過敏性腸症候群は、次に挙げるような要因により腸神経系の調節がうまくいかなくなり、腸の神経が過敏になることで下痢や便秘などのお腹の不調が起きます。日本では10人に1人が過敏性腸症候群に苦しんでおり、中でも感受性が強くストレスを受けやすい10〜30代の若い世代に多く見られます。
- 過敏性腸症候群の原因①:ストレス
ストレスを受けて神経が緊張すると、腸内では神経伝達物質のセロトニンが過剰に分泌される。それによって腸の動きが盛んになり過ぎたり、けいれんのような動きをしたりして、下痢や便秘を引き起こす。満員電車に乗っている時、大事な会議の前、試験の前など、緊張する場面で下痢や腹痛が特に起こりやすい。
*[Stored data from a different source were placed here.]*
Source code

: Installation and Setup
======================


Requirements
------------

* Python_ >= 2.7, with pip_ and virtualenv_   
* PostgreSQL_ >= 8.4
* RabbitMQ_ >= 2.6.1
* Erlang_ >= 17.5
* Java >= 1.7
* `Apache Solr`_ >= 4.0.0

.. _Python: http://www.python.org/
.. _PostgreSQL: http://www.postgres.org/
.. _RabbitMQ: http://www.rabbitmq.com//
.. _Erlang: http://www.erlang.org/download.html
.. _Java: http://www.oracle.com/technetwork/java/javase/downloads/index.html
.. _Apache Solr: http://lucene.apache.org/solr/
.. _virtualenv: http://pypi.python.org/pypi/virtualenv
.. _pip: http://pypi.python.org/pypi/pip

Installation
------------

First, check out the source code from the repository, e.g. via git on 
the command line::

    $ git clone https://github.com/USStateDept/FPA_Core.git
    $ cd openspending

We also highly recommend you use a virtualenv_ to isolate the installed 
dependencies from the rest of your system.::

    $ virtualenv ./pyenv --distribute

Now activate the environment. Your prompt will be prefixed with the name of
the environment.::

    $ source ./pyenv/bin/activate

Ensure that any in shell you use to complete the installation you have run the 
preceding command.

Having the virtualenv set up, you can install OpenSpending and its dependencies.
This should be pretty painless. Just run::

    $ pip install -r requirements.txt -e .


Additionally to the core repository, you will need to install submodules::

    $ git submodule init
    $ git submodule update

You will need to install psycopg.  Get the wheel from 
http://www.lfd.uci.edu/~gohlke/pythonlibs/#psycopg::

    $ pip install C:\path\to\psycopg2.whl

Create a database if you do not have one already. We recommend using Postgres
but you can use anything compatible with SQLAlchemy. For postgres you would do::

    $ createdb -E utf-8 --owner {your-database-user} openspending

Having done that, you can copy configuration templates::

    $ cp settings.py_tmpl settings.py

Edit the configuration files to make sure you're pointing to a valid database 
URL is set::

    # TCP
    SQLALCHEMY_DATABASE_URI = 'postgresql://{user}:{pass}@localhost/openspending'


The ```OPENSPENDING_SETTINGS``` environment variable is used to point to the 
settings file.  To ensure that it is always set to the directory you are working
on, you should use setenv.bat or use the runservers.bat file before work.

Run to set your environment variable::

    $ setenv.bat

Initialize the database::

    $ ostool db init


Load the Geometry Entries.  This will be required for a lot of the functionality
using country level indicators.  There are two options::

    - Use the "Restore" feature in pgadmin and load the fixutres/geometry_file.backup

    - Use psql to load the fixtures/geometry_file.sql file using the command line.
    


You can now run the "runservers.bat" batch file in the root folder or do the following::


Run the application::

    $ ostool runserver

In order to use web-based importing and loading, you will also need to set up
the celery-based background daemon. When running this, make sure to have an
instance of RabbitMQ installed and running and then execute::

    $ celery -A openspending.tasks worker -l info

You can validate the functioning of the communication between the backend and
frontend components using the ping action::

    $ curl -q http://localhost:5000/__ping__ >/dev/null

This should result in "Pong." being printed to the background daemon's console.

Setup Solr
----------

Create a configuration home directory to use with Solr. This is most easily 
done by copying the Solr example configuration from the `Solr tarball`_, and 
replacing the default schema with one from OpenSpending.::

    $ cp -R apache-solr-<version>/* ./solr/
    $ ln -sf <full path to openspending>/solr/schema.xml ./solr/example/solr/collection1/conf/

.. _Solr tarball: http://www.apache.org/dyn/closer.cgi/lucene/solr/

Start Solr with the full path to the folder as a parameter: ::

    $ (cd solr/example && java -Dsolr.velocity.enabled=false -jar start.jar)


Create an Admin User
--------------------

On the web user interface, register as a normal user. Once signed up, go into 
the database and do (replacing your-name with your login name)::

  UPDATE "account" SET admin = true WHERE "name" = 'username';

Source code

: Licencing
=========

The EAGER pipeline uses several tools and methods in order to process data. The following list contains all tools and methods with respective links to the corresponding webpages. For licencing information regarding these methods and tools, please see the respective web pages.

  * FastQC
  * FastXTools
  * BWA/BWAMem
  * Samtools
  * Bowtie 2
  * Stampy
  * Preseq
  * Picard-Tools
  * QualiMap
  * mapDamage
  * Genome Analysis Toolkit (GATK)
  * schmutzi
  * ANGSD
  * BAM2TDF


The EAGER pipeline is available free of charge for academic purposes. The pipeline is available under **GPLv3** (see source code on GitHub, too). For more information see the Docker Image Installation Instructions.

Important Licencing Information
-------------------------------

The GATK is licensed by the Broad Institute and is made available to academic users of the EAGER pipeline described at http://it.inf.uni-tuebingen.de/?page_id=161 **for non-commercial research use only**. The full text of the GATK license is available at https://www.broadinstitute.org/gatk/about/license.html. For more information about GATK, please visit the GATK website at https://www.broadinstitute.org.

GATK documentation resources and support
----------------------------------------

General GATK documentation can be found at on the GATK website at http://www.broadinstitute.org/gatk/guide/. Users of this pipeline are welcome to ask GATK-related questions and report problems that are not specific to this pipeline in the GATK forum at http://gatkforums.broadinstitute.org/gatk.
- 過敏性腸症候群の原因②:急性の感染性腸炎(感染後過敏性腸症候群)
細菌やウイルス感染による急性の感染性腸炎をきっかけに、腸が過敏な状態になってしまうことが誘因となる場合も。腸が過敏になっているところにストレスやPM2.5などの環境汚染物質が刺激として加わると、腸炎が慢性化してしまい、過敏性腸症候群の症状が起こる。
- 過敏性腸症候群の原因③:腸内環境の悪化
腸内細菌は悪玉菌より善玉菌のほうが多いのが理想。しかし、抗菌薬(抗生物質)の服用や体調の変化などによって悪玉菌が増え、腸内細菌のバランスが乱れると腸に炎症が起こり、それがきっかけとなって過敏性腸症候群を発症することがある。